N is for No

(This post is part of the ongoing series ABCs of Hospital Chaplaincy.)

It was the most abrupt end to a patient visit I’ve ever had as a hospital chaplain. I had told the man that his comments were beginning to make me uncomfortable, and that if he didn’t go back to talking about something in which I could actually be of help to him in pastoral care terms, then I would leave. He continued saying inappropriate things, so I stood up to go. As I walked out of the patient’s room, all the visitors and staff members in the hall could hear him yelling at me, “Just one night! I need you! I NEED YOU!” Whether it was his medication talking or something else, he insisted that the answer to his numerous problems was spending one night with “a good woman like you.” I had no problem telling him no.

Sometimes it is not so easy, however. Saying no can be a difficult but necessary part of my job. I am a people-pleaser by nature. I want to be able to do what is requested of me. I don’t want to disagree with or confront anyone, if I’m honest. It still requires taking a deep breath, saying a silent prayer, and pushing myself. I had to learn the hard way not to say yes to every request – when a patient wanted me to lay hands on his wound, which happened to be in a very intimate location; when a very needy woman asked for my personal phone number, then proceeded to use it several times a day; when I was asked (even jokingly) for a lap dance; when the pager went off again and I had just sat down to eat for the first time in six hours.

Saying no can be a way of setting healthy boundaries. I can’t provide good pastoral care if I’m being taken advantage of, allowing myself to be manipulated into enabling patients’ habits, putting myself at risk, or not taking care of my own physical needs. When I told my CPE supervisor once that I hadn’t eaten anything during my overnight on-call shift, he told me I had to find the time to do so. “But people were dying!” I told him defensively. “It’s a hospital,” he told me calmly. “People are always dying. You still have to eat.” I can take ten minutes to normalize my blood sugar levels. I can pray for the patient’s wound from an appropriate distance, without putting my hand directly on it. I can give out the phone number of the chaplains’ office instead of my own. I don’t have to say yes to everything.

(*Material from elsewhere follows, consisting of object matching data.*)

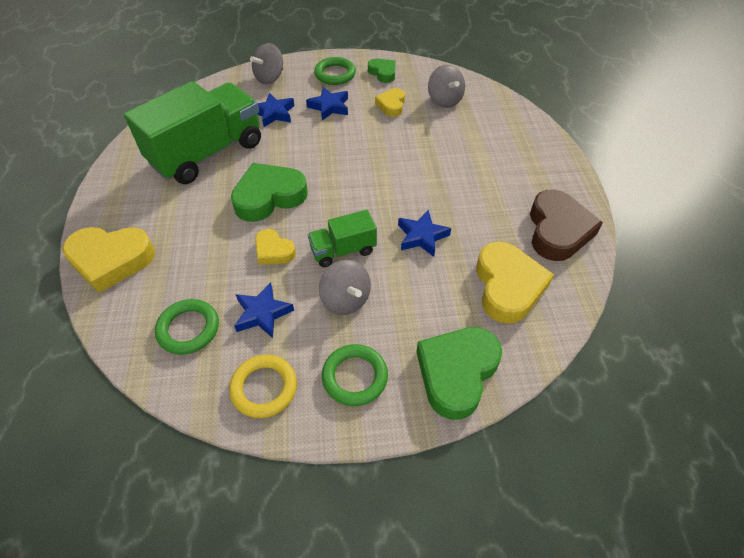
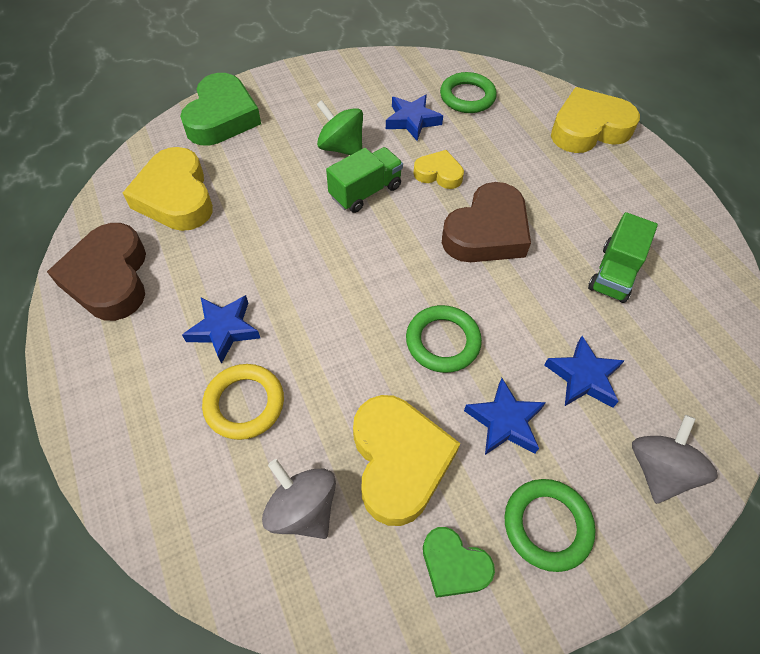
camera: 160 degrees right, 5 degrees up
green truck [124,81,261,184] -> green truck [588,212,658,303], size x0.49
yellow ring [229,355,297,418] -> yellow ring moved to [202,364,284,440]
green heart [231,163,308,222] -> brown heart [442,182,531,262]
grey spinning top [319,260,371,315] -> green spinning top [316,100,363,155]
green ring [322,344,388,406] -> green ring moved to [406,305,482,373]
yellow heart [375,88,405,117] -> yellow heart [353,395,461,526], size x1.83
blue star [398,210,451,257] -> blue star moved to [182,295,260,364]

Without a doubt, the most difficult times to say no are when it means contradicting someone else. This I try to do delicately, when I do it at all. Often, it is when a family member or friend of someone suffering a loss offers unhelpful platitudes that hamper their grieving process. “You know we can’t question God,” they might say, or, “Don’t cry. Just be thankful it wasn’t worse.” I believe I need to step in at those moments, to let them know it’s okay to cry or be angry, that asking God why this happened or expressing their most honest, raw emotions in prayer is a sign of deep faith, not the lack of it. If I as a minister can create safe space for them to do that, it can be incredibly healing. At the right time and place, a no can open doors instead of closing them.

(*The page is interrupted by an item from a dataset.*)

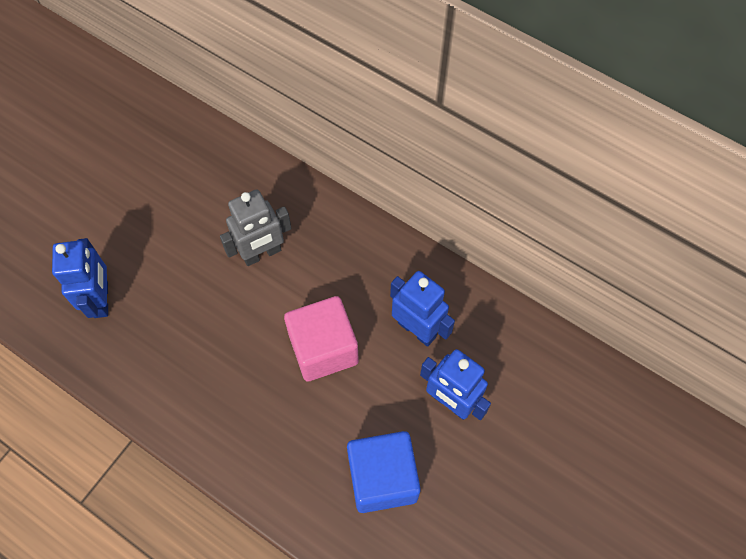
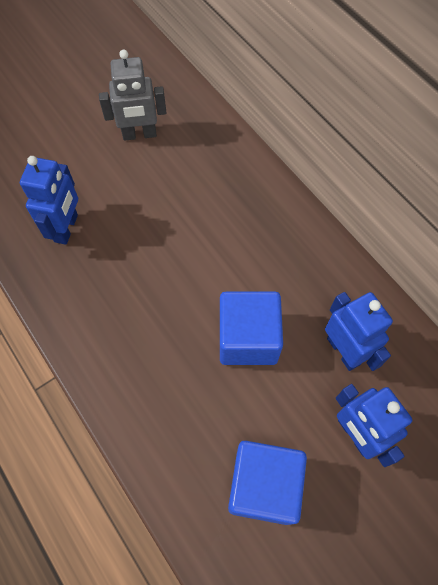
camera: 20 degrees right, 0 degrees up
grey robot [220,189,292,266] -> grey robot moved to [99,50,167,141]
pink cube [284,296,359,382] -> blue cube [220,292,283,365]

4 thoughts on “N is for No

  1. I think once we are comfortable saying “no” that we will get less of the kinds of requests that require a “no.” Why this paradox? Because I think that needy and manipulative people can sense which of us are vulnerable in this boundary area and go after it.
    In the last part of your post, you bring up an infinitely more complex issue that deserves elaboration in future posts: how to handle persons’ comments that seem to be “bad for” them. I say this is complex, because maybe at the particular moment the person states the platitude, they are coping by staying numb and keeping the tears at bay. I might say something back like, “So that’s how you are looking at things at this time, right?” This at least hints that in the future they might find a different way of looking at things. Then depending on their answer, you will see if the platitude is giving them short-term comfort, or whether they feel obliged to say such thing in front of a chaplain, etc. etc. Thus as I say, infinitely complex.

    1. I agree, Karen. The question of damaging theology is too complex to fit into one post. It is easier for me to confront when the person saying it is not one most directly affected by the tragedy/crisis, but an outside source trying to “cheer up” that person. In the cases where the person most affected is the one using these platitudes, I’m more likely to think this may be a protection mechanism that they need in the moment, as you said.

      1. You are absolutely right about this trickier case of someone other than the patient saying the platitude. Ideally, we should take that well-meaning person out of earshot of the patient, and gently get them to see how besides hindering the patient, they are struggling to quell their own anxiety and feelings of helplessness.